The authors then tested their measure retrospectively on data from two Dutch endoscopy services. Overall, their measure was achieved in 72.5 % of colonoscopies, ranging from 41.0 % to 89.1 % at an individual colonoscopist level of measurement. Acceptable patient comfort and an adequate withdrawal time were the underpinning measures that were least commonly achieved.

It is undoubtedly attractive to have a single measure: if a service, or endoscopist, reaches the agreed standard, they can be “green-lighted” and there may be no need to look further, simplifying the quality assurance process. But where the standard is not reached, the measure provides no context, thereby immediately needing to be deconstructed to identify what the underlying issue is.
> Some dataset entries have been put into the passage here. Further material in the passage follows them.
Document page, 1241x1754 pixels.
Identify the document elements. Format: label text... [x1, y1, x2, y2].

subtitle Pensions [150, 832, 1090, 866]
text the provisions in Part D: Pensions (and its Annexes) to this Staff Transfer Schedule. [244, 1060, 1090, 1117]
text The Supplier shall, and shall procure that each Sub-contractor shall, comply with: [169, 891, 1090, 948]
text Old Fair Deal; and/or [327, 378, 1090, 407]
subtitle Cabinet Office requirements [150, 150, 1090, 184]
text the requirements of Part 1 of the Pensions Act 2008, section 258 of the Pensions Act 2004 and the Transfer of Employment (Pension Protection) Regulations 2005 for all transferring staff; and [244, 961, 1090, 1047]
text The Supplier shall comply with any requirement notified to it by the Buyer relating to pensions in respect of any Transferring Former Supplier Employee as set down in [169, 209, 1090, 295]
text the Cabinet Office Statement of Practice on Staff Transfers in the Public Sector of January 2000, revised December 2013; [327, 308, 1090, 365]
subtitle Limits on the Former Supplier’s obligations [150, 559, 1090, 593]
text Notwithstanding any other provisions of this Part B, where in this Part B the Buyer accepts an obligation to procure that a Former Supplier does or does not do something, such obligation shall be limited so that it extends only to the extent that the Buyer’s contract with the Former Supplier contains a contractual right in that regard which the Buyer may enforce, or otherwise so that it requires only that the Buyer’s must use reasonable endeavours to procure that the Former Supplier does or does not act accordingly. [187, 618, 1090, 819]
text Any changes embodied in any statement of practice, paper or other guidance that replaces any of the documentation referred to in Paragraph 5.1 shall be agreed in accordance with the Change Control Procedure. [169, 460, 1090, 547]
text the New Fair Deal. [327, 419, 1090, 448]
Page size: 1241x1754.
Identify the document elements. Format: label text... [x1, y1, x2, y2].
To maximize the potential of this composite measure, it should work on a traffic light basis, rather than being reported as a percentage. But do we know what good looks like? Further work would be required to determine the range of results for a larger number of endoscopists and services, from which a cutoff could be determined, balancing the incentivizing/demotivating potential of setting that bar too low or high.

The authors argue that a single measure might create a more holistic approach to colonoscopy quality and I suspect they are right, as endoscopists would know that missing out on even one of the underpinning measures would count against them. Conversely, it also ties the endoscopist to the weakest link in the chain and, if this is to be measured for individual endoscopists, as opposed to for the service as a whole, it might be considered unfair as some of the underpinning measures, such as bowel preparation, are beyond their control.

The authors decided to use a methodology that permits each colonoscopy to be awarded a red or green light, albeit they would have to wait post-procedure for the histology to be reported, and any adverse events to present and have been reported on a published dataset. They do not however advocate reporting of this new measure at this level, and I would agree. Given they recommend its use at either an endoscopist or a service level, I feel they have missed an opportunity to correct the biggest deficit of their composite measure – namely, the omission of the most important aspect of colonoscopy performance, a polyp detection measure, in their composite metric. Unfortunately, this means that their composite measure cannot be used alone. Whilst this substantially undermines the benefit of their proposed measure, it would be easy to resolve this omission.

Finally, on to feasibility: could this measure be adopted by most endoscopy services, so becoming the primary benchmarking tool? Sadly, at present I think the answer to that is “no.” This particular measure required linkage with datasets that robustly capture post-procedure complications, hospital admissions, and all-cause mortality. It also required correlation with histology reports to determine the correct post-polypectomy surveillance recommendations – indeed only one of their two test sites could do this. Hence, if it is a matter of “all or none” for benchmarking, only services that can capture all of the data for each underpinning performance measure can be compared. Here, the advantage goes to noncomposite performance measures, as at least some of these can be compared between services. The authors do acknowledge that improvements would be required in structured and standardized reporting.

What is my conclusion? The authors are to be applauded for attempting to create a unifying colonoscopy performance measure. During my reading of the paper, they have changed my mind about the potential benefit of a single headline composite performance measure, particularly where data are held electronically. But I do not think this is the right one, in particular because it omits a polyp detection measure. Perfection is an iterative process, and we now have a platform on which we can develop a better composite measure – couple this with automated capture and calculation of performance measures, as is already available in certain jurisdictions [6], and we might yet streamline colonoscopy quality assurance.